After years of working as a first officer for a commercial airline, Andrea is finally about to become a captain. To celebrate, she goes to dinner with friends and has a couple drinks. On the way home, she forgets to signal a right turn, and an officer stops her. The officer smells alcohol and has Andrea perform field sobriety tests. The officer says he notices ‘clues’ on the tests and arrests Andrea for DUI (called OVI in Ohio). As the cuffs go on, all she can think about is what will happen to her pilot’s license and her career.

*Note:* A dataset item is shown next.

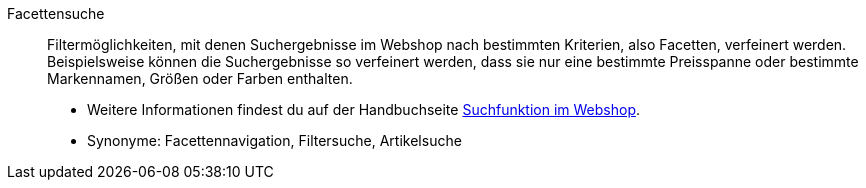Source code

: [#facettensuche]
Facettensuche:: Filtermöglichkeiten, mit denen Suchergebnisse im Webshop nach bestimmten Kriterien, also Facetten, verfeinert werden. Beispielsweise können die Suchergebnisse so verfeinert werden, dass sie nur eine bestimmte Preisspanne oder bestimmte Markennamen, Größen oder Farben enthalten. +
* Weitere Informationen findest du auf der Handbuchseite <<artikel/frontend-artikelsuche-verwalten#, Suchfunktion im Webshop>>. +
* Synonyme: Facettennavigation, Filtersuche, Artikelsuche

Legal Turbulence For The Pilot And Her Attorney
It seems logical that a pilot’s license would only be jeopardized if the pilot is convicted of OVI. What makes sense logically is not always what occurs with the federal government. And it is the federal government, specifically the Federal Aviation Administration (FAA), which has responsibility for pilot (“airman”) licenses. The FAA will, in fact, impose sanctions for an OVI conviction. But there are other infractions, not obvious to attorneys, for which pilots could crash and burn.

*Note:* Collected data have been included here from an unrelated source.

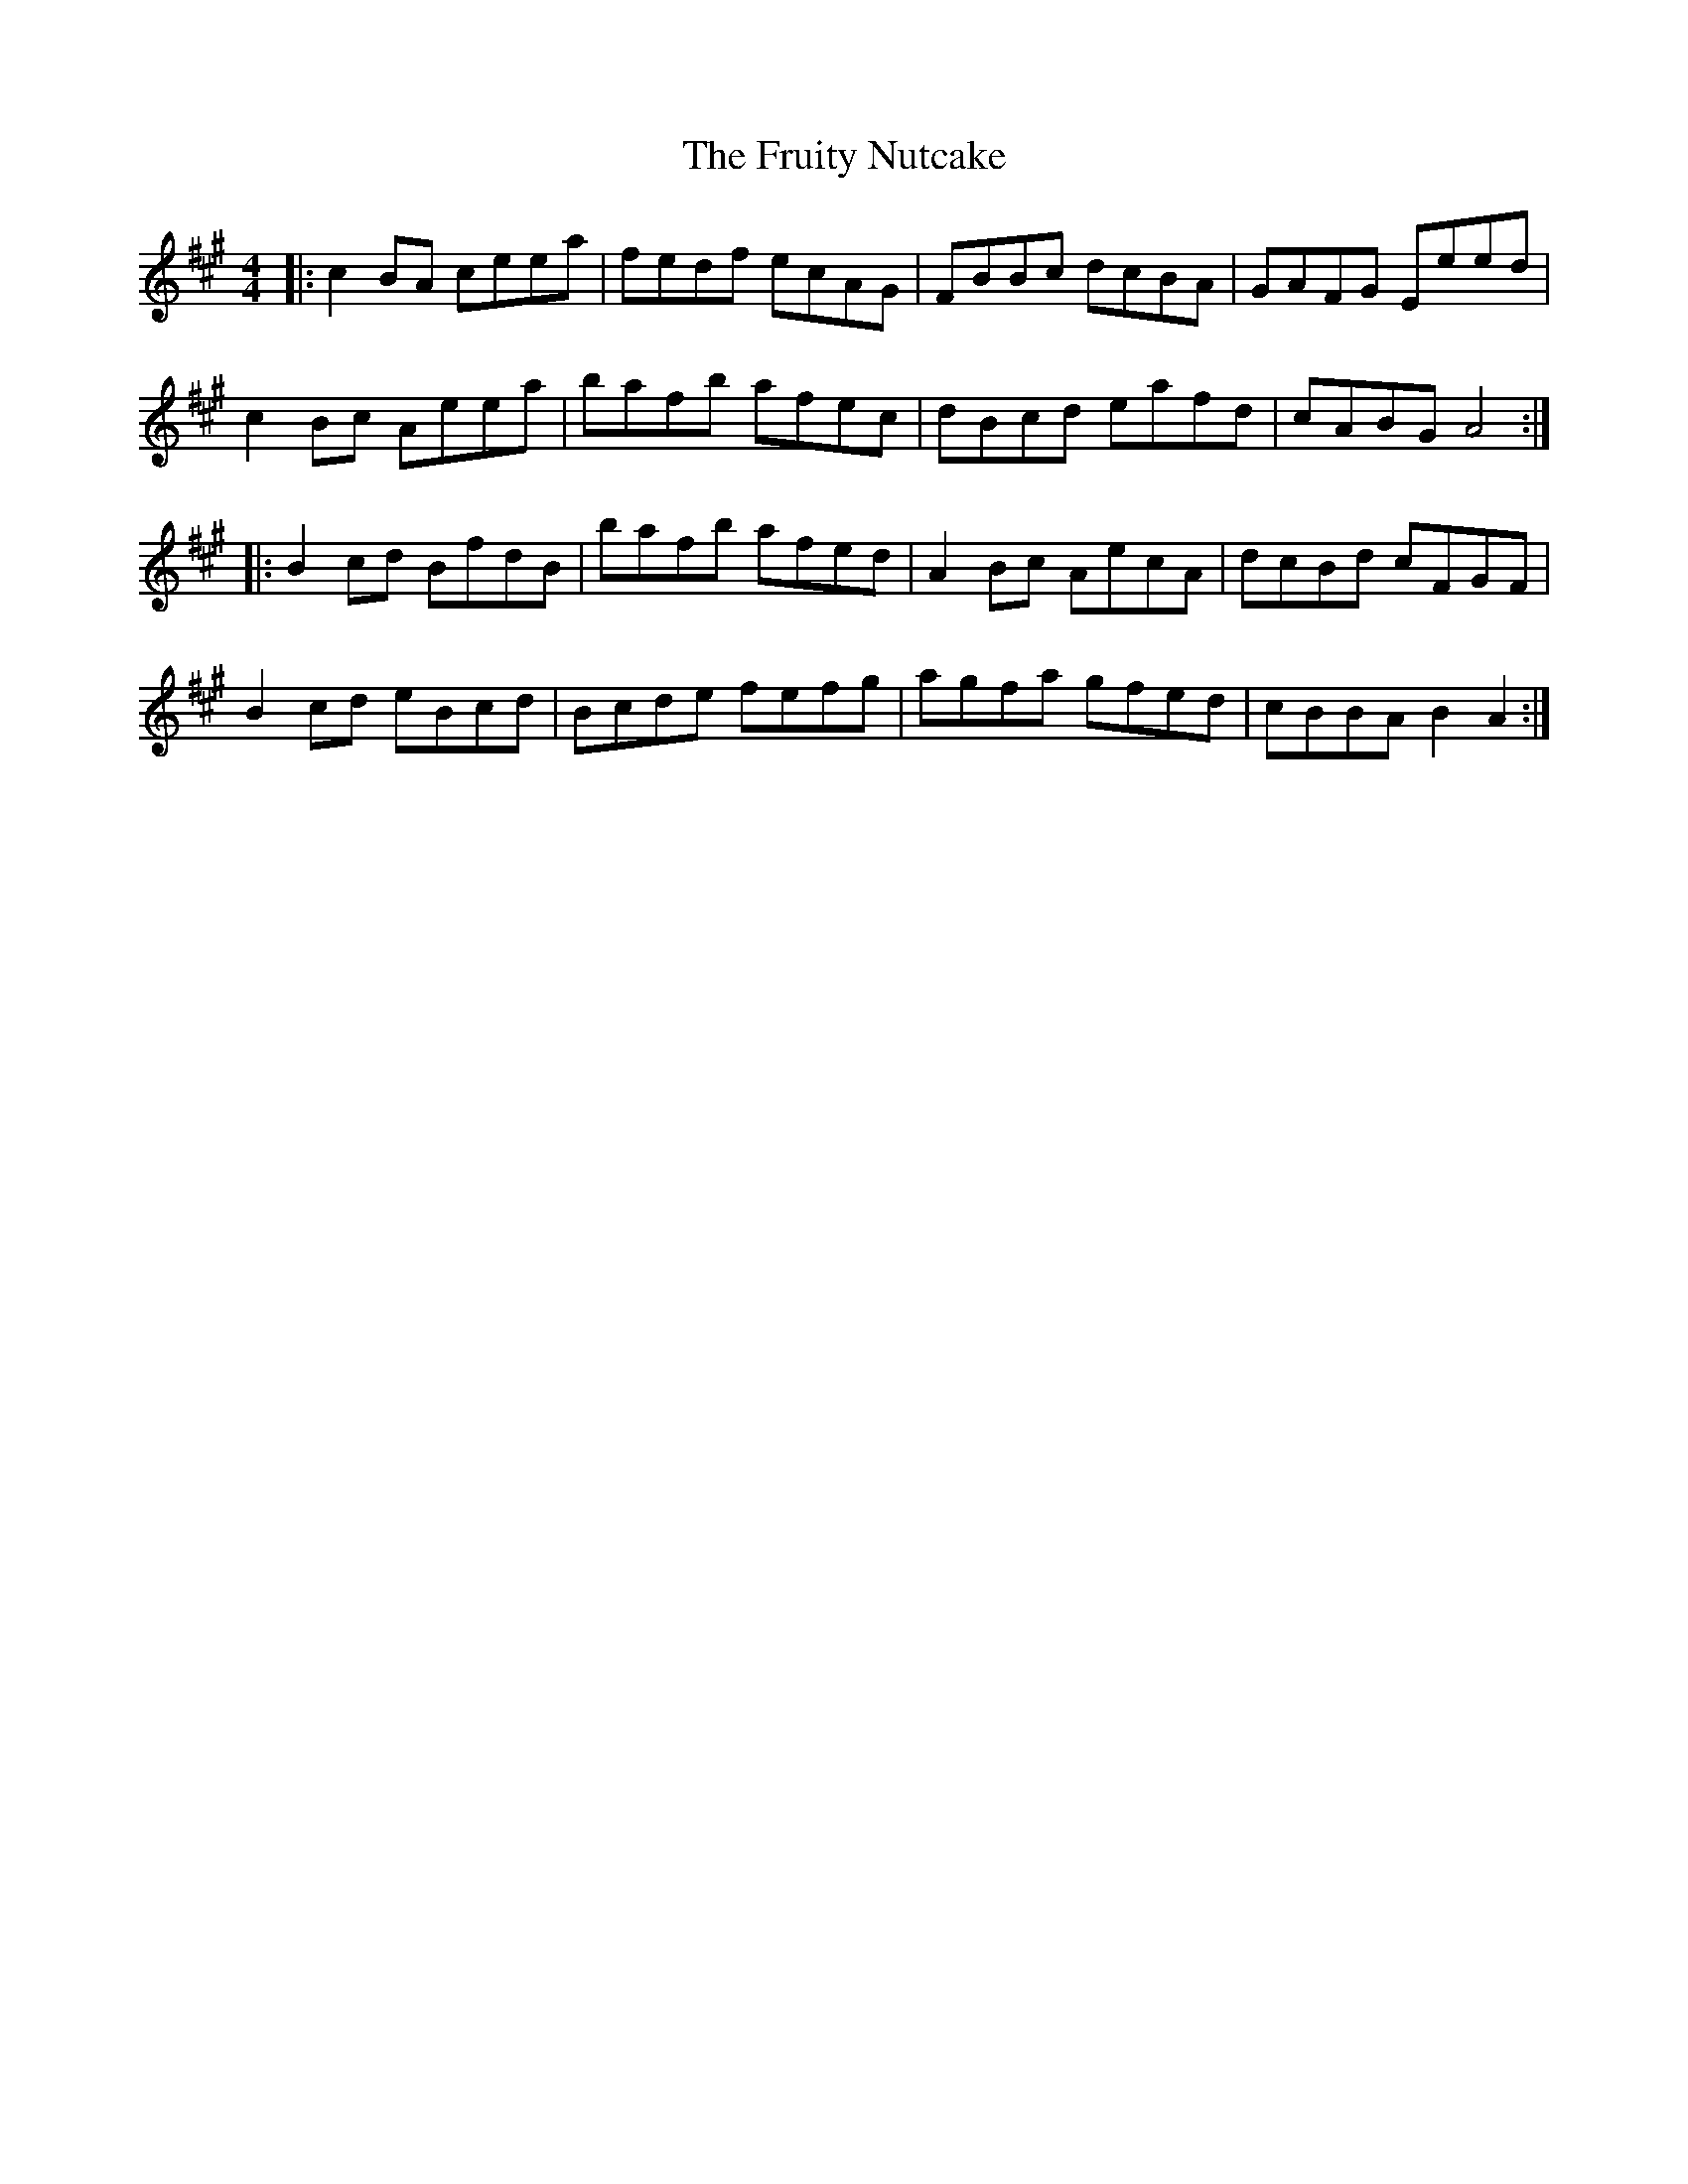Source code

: X: 14199
T: Fruity Nutcake, The
R: reel
M: 4/4
K: Amajor
|:c2BA ceea|fedf ecAG|FBBc dcBA|GAFG Eeed|
c2Bc Aeea|bafb afec|dBcd eafd|cABG A4:|
|:B2cd BfdB|bafb afed|A2Bc AecA|dcBd cFGF|
B2cd eBcd|Bcde fefg|agfa gfed|cBBA B2A2:|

Pilots Must Self-Report To The FAA
According to the Code of Federal Regulations (CFR), pilots must affirmatively report all ‘motor vehicle actions’ to the FAA. As defined by the Federal Aviation Regulations (FAR), a ‘motor vehicle action’ includes:
• a conviction for DUI / OVI
• a license suspension / cancellation / revocation related to DUI / OVI
• a denial of an application for a driver license related to DUI / OVI
Based on the definition of ‘motor vehicle action’, most pilots charged with OVI in Ohio cannot wait until a conviction to report to the FAA. If the pilot refuses a chemical test for alcohol/drugs or submits and tests ‘over the limit’, the pilot will be subjected to an Administrative License Suspension (ALS). As that suspension is related to DUI / OVI, it is a ‘motor vehicle action’ and must be reported to the FAA. According to FAR 61.15, there are time limits for reporting and also a requirement of reporting each separate ‘motor vehicle action’. Failure to report a motor vehicle action accurately and timely will result in sanctions.
Pilots Must Also Report In A Separate Context
A pilot must have a current medical certificate. Depending on the type of certificate the pilot holds, the certificate must be renewed every six months, every year, or every two years. To obtain or renew a medical certificate, the pilot must complete an ‘Airman Medical Application.
There are questions on the medical application related to DUI / OVI. A pilot is asked about and required to report convictions or arrests or administrative actions:
• involving DUI / OVI
• involving an offense which resulted in denial / cancellation / revocation / suspension of driving privileges
• resulting in attendance at an educational or rehabilitation program
The FAA will know about events which trigger reporting requirements. When a pilot signs the medical application, the pilot authorizes the FAA to obtain the pilot’s driving record from the National Driver Register. Falsifying a medical application will lead to sanctions.
The pilot will also likely have reporting requirements and potential discipline with her employer. Accordingly, the pilot should consult employment contracts, employee handbooks, and collective bargaining agreements to address the employer issues.
And Then There’s The Court Case
While this article addresses the FAA requirements, the pilot also must defend against the OVI charges in court. For a pilot charged with DUI / OVI in Ohio, navigating the court system and the federal regulations can be tricky maneuvers. To avoid a crash landing, the pilot needs to effectively defend against the DUI/OVI and fully comply with FAA requirements. The pilot should hire a lawyer with expertise in Ohio DUI / OVI defense and a grasp of the special requirements for an ‘airman’ facing DUI / OVI accusations.